(Stored data entries)

·····

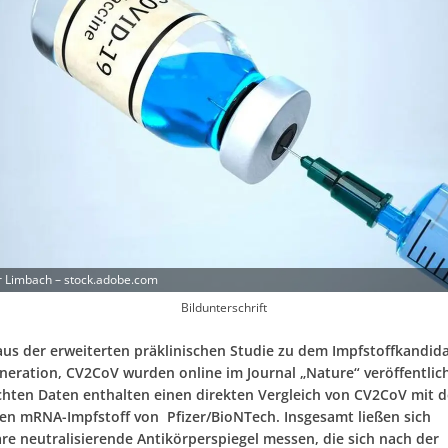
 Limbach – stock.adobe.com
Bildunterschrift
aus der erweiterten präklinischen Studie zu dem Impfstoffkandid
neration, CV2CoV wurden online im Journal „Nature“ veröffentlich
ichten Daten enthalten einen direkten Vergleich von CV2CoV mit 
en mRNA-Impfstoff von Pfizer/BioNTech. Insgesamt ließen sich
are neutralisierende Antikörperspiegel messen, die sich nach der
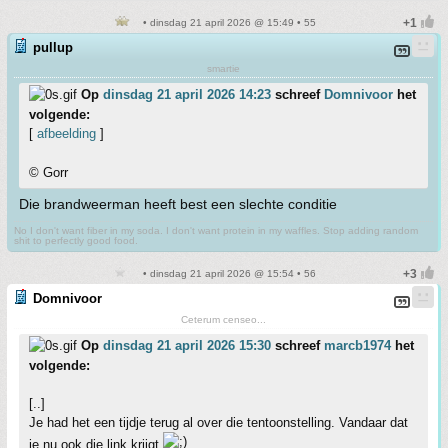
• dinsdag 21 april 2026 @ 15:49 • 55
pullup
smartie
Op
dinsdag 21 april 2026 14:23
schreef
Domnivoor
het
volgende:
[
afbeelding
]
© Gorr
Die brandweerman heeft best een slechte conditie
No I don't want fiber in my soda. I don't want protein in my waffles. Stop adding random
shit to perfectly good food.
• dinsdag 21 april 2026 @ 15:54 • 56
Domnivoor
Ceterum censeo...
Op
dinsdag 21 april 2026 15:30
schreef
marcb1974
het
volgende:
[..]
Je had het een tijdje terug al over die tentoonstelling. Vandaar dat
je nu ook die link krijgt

·····

- **Assignment**
In your copy of the entries above, keep the text exact and leave out the pictures.

- **Exercise answer**
 Limbach – stock.adobe.com
Bildunterschrift
aus der erweiterten präklinischen Studie zu dem Impfstoffkandid
neration, CV2CoV wurden online im Journal „Nature“ veröffentlich
ichten Daten enthalten einen direkten Vergleich von CV2CoV mit 
en mRNA-Impfstoff von Pfizer/BioNTech. Insgesamt ließen sich
are neutralisierende Antikörperspiegel messen, die sich nach der
• dinsdag 21 april 2026 @ 15:49 • 55
pullup
smartie
Op
dinsdag 21 april 2026 14:23
schreef
Domnivoor
het
volgende:
[
afbeelding
]
© Gorr
Die brandweerman heeft best een slechte conditie
No I don't want fiber in my soda. I don't want protein in my waffles. Stop adding random
shit to perfectly good food.
• dinsdag 21 april 2026 @ 15:54 • 56
Domnivoor
Ceterum censeo...
Op
dinsdag 21 april 2026 15:30
schreef
marcb1974
het
volgende:
[..]
Je had het een tijdje terug al over die tentoonstelling. Vandaar dat
je nu ook die link krijgt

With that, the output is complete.